Leia o artigo “Pedaço de mim”, do neurocientista Sidarta Ribeiro, para responder à questão.

A cada ano, milhões de pessoas passam pela experiência da perda traumática de uma extremidade corporal. Frequentemente, as penas psicológicas e sociais da amputação vêm acompanhadas de uma dor mais bruta, fruto da percepção fantasmagórica do pedaço perdido, mão ou pé ausente doendo em pesadelos de sono e vigília. Pulsando, queimando ou coçando, o membro fantasma reclama da incompletude do mutilado. Um corpo que já não se representa como é, e sim como foi.

Decepado de forma acidental, o membro leva consigo terminais nervosos que não se reconstituem no coto. Disso resulta o desequilíbrio de vastos circuitos neurais que cartografam a interface com o ambiente, chegando até o âmago do sistema nervoso. As regiões cerebrais correspondentes ao membro amputado são invadidas e loteadas por representações vizinhas, num processo que pune a falta de atividade neural com a inexorável substituição de sinapses e células. Tal plasticidade remapeia a relação do corpo com o mundo, provocando a sensação fantasma. Um poeta diria que o cérebro transforma em incômodo a saudade do pedaço que perdeu. Será possível reverter esse processo?

Um estudo de 2004 com pacientes biamputados submetidos a transplantes de ambas as mãos mostrou que o cérebro é capaz de se reorganizar topograficamente mesmo após vários anos de amputação. Os resultados são extremamente animadores do ponto de vista clínico, pois indicam que o córtex cerebral, anos depois da drástica modificação induzida pela amputação, continua capaz de plasticidade plena. A incorporação harmônica de uma parte alheia devolve ao paciente sua função original, fundindo duas pessoas num corpo novo e maravilhoso. Nada se perde e tudo se transforma num milagre da cirurgia e da reabilitação em que o pedaço afastado renasce útil, matando a saudade do corpo exilado de si. Regressam os sinais, recria-se o mapa, segue refeita a vida.

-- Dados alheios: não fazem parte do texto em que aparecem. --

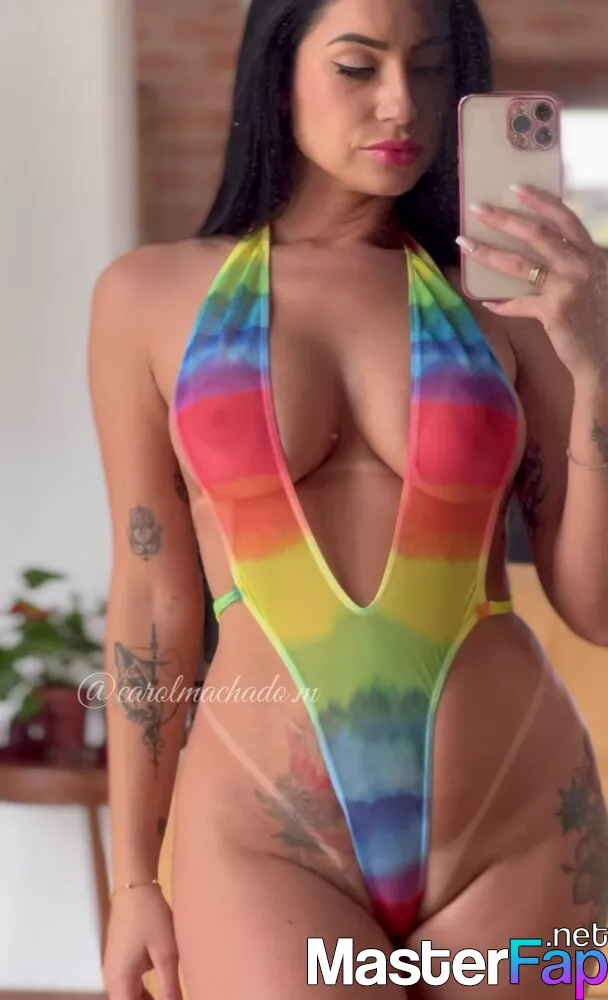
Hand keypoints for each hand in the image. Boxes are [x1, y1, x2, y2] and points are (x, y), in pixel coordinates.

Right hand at [103, 885, 181, 999]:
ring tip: (170, 996)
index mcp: (120, 981)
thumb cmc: (150, 916)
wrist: (135, 886)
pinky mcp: (119, 961)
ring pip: (129, 997)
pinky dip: (143, 993)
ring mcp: (114, 970)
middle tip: (173, 998)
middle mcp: (112, 980)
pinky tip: (162, 989)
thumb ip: (170, 987)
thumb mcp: (166, 952)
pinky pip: (129, 986)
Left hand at [458, 185, 607, 382]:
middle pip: (537, 233)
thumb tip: (533, 251)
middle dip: (504, 218)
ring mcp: (568, 288)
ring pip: (520, 264)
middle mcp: (581, 265)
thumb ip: (571, 261)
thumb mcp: (593, 279)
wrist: (605, 353)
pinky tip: (486, 301)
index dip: (540, 200)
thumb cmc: (595, 313)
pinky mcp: (554, 312)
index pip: (564, 218)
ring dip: (489, 253)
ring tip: (466, 243)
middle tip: (478, 207)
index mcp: (590, 252)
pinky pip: (518, 304)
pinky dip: (501, 304)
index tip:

(Limiar: ciência e vida contemporânea, 2020. Adaptado.)

a) De acordo com o autor do artigo, o sofrimento mais intenso dos mutilados está frequentemente associado a que experiência? A que representação do próprio corpo se vincula tal experiência?

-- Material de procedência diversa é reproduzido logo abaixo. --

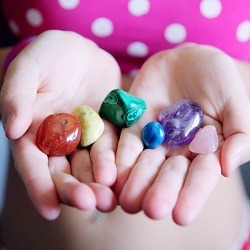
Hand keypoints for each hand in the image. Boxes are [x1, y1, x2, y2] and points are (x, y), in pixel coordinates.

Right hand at [0, 30, 120, 218]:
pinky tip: (124, 175)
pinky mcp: (108, 128)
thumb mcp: (29, 69)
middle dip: (75, 190)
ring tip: (109, 198)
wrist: (81, 51)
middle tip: (89, 203)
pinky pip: (113, 147)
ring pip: (91, 165)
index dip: (40, 188)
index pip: (33, 165)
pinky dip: (118, 161)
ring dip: (99, 183)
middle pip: (65, 172)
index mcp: (35, 132)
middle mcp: (60, 141)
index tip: (49, 210)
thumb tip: (13, 129)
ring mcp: (86, 137)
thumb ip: (16, 96)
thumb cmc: (49, 56)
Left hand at [114, 44, 249, 224]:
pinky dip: (118, 158)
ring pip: (143, 165)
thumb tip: (226, 167)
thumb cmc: (216, 78)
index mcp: (204, 150)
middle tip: (152, 210)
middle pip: (168, 175)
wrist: (186, 59)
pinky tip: (111, 175)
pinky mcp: (133, 127)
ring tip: (128, 200)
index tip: (181, 215)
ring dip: (135, 182)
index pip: (199, 177)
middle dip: (160, 192)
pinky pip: (124, 144)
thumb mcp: (235, 102)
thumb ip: (240, 134)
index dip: (192, 195)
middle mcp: (177, 151)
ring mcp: (153, 140)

b) Cite duas palavras do artigo formadas com prefixos que expressam ideia de negação.

a) Para o neurocientista Sidarta Ribeiro, entre as dores provocadas pela amputação, existe uma que, em suas palavras, é “mais bruta”: trata-se das dores e incômodos sentidos no chamado “membro fantasma”, ou seja, sensações que não ocorrem no corpo físico, mas são resultantes do desequilíbrio provocado em vasos e circuitos neurais pela perda de um membro. Segundo o especialista, portanto, o maior sofrimento de pessoas mutiladas está associado a experiências sensoriais relativas ao membro já amputado.

Nesse tipo de episódio, observa-se um corpo “que já não se representa como é, e sim como foi”, logo a experiência se vincula a uma representação do próprio corpo em seu estado anterior à mutilação.

b) Ocorrem prefixos com ideia de negação nos vocábulos “incompletude”, “desequilíbrio” e “inexorável”.